Though I was not in the country when it happened, I was informed that our commander in chief sang a verse of that quintessential hymn shared across so many religions at the funeral of those who were so tragically killed as they worshiped that Sunday morning in their church – Amazing Grace… Amazing grace, how sweet the sound, that saved a wretch like me… We have all sung it. We have all tried to let those words be the truth about who we are. Yet, how often, after singing that, do I revert back to living my walk of faith as if it all depended upon me? As if it is all about how good I am and how faithful I am, and in a way that says that grace has very little to do with how I live. Is grace really enough? Do I truly let it be really enough for me?

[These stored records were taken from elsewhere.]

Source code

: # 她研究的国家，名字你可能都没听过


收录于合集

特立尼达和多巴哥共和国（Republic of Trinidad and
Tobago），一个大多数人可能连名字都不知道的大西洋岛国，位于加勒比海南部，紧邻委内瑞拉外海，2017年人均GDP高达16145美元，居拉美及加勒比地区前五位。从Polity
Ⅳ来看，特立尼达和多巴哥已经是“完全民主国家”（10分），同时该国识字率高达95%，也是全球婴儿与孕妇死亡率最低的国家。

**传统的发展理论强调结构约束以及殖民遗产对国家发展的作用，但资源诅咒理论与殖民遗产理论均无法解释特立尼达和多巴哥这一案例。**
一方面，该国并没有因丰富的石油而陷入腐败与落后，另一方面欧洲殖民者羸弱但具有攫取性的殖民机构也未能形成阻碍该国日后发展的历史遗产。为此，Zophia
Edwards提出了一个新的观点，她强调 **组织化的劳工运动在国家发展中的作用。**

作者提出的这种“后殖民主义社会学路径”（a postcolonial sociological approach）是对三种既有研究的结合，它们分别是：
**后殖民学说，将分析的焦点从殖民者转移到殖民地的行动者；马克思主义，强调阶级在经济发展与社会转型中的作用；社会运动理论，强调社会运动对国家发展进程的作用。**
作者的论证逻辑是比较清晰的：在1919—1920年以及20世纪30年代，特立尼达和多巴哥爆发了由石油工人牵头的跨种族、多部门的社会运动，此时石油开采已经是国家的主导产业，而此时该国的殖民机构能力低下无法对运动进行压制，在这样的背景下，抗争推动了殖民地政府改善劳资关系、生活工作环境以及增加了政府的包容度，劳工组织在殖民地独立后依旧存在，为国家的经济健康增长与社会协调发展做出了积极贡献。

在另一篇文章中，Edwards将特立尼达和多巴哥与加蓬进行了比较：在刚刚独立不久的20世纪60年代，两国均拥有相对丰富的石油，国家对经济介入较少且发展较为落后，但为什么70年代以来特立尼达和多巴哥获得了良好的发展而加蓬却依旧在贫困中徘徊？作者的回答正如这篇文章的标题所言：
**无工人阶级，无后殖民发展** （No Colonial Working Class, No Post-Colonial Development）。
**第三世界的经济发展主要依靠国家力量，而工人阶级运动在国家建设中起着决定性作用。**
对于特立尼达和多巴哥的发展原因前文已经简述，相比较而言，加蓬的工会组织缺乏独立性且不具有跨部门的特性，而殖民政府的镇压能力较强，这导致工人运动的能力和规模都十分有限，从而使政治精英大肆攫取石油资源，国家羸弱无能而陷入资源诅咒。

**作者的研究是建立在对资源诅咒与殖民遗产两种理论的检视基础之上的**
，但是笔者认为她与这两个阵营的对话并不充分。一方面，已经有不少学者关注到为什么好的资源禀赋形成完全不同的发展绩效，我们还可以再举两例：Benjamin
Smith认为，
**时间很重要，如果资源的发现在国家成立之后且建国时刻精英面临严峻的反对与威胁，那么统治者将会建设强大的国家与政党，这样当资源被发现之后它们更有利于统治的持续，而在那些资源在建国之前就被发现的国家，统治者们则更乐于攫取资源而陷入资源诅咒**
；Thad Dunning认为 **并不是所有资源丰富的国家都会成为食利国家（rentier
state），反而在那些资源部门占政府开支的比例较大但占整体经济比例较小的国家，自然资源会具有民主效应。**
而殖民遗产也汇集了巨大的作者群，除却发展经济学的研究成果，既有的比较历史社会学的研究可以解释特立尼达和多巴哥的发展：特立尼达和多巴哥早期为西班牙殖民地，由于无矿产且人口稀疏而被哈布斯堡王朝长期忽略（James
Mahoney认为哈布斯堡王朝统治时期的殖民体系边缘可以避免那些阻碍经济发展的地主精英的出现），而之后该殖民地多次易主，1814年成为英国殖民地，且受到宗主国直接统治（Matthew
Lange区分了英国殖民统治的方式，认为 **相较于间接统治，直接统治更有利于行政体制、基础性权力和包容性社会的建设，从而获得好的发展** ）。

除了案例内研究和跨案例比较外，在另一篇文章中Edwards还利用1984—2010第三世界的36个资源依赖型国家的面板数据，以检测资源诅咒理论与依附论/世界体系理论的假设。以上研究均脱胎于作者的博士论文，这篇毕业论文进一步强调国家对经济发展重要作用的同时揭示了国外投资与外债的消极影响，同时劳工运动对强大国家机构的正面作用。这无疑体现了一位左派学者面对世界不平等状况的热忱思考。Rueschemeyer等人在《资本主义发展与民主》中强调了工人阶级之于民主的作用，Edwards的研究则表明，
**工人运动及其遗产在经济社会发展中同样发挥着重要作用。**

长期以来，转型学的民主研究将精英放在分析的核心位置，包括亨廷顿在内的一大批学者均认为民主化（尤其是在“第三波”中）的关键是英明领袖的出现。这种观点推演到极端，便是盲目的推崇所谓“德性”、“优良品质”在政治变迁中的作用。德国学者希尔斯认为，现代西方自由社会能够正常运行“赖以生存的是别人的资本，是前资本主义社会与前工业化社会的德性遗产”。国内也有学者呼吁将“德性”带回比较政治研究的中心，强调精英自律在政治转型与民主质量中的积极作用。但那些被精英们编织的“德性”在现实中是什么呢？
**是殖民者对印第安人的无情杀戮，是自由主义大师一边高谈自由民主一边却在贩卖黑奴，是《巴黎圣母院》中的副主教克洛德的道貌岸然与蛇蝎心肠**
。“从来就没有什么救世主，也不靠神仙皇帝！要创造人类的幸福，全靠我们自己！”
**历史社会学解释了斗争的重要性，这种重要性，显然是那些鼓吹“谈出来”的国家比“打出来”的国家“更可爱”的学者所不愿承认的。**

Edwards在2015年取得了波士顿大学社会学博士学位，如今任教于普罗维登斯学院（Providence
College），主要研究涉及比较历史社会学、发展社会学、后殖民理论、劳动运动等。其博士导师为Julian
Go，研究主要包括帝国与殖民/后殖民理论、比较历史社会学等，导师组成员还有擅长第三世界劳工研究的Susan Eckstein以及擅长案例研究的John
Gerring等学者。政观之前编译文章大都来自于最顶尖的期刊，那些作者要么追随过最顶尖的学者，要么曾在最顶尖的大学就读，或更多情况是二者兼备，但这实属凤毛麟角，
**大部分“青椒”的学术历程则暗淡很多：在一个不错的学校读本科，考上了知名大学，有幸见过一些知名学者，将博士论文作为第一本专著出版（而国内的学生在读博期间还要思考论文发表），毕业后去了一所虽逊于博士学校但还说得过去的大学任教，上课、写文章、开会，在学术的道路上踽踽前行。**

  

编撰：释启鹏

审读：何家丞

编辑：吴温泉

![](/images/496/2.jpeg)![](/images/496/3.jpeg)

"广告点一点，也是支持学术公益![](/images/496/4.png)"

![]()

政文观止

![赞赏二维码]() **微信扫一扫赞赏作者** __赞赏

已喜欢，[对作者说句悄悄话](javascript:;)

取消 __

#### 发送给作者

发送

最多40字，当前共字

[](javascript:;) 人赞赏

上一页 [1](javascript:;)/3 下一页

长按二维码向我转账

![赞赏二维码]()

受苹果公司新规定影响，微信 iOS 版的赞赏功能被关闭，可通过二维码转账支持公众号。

I was able to visit Dave and Ann Larson Friday night. So if there is good news to report about his ALS, is that he now has a piece of equipment that allows him to type and then ‘speak’ with his eyes. The computer tracks his eye movements as he looks at a screen, and then when his eyes stop on a letter, it ‘chooses’ that letter. Once done “typing” he looks at another icon that tells the computer to ‘speak out loud’ what he has typed with his eyes. It is amazing technology, and has re-opened channels of communication without someone having to hold a card with an alphabet on it and go line by line, letter by letter. That is the good news.
For everything else now, he is completely dependent on those around him. Talk about a “thorn in the flesh.” And yet, there is no ‘pity me’ in his eyes – just that same gentle humor and great courage that has been his response to the disease since day one. He has learned, and continues to learn, in ways that most of us hope we never have to, that God’s grace, mediated through family and friends and now even through technology – is still enough for him…
Is grace enough? Paul, that great spokesman for God, bold missionary to the gentiles, the mind and personality that would write over half of the New Testament, struggled with grace being enough. By his own admission, he wrestled with that “thorn in the flesh” – that temptation to do everything on his own without having to rely upon God. He was smart enough and gifted enough to pull it off. Except, fortunately for him and for us, in that one area. We don’t know WHAT that ‘thorn’ was, only that it was an area in his life where, no matter how smart or holy or prayerful or skilled, he could not get through this on his own.
But here is what we do know. After trying again and again to do just that – to get by on his own strength and merits – to not have to rely upon anyone but himself, Paul prays himself to a different place. It is a place where only Jesus matters – a place where only GRACE matters, where he is able to completely surrender all of his life and his struggles into the hands of God. In that moment, grace becomes enough. It becomes enough to allow him to meet every insult, every hardship, every persecution and every calamity. “Grace is indeed enough!” St. Paul shouts to us in that second reading.
Do we trust that? Deep down in your bones, are you and I able to sing full throatedly and full heartedly that song that President Obama led at that funeral service? Can you sing that refrain with your lives when, like my friend Dave, you are dependent upon everyone one else for everything?
This week – do a ‘President Obama’ and sing, if you can, (read if you must) those words about the Amazing Grace that surrounds us all, and let that grace become the source of your life and love and ministry. Then, like St. Paul, like my friend Dave, like so many throughout the ages of the church, may YOU discover that grace is indeed, always enough!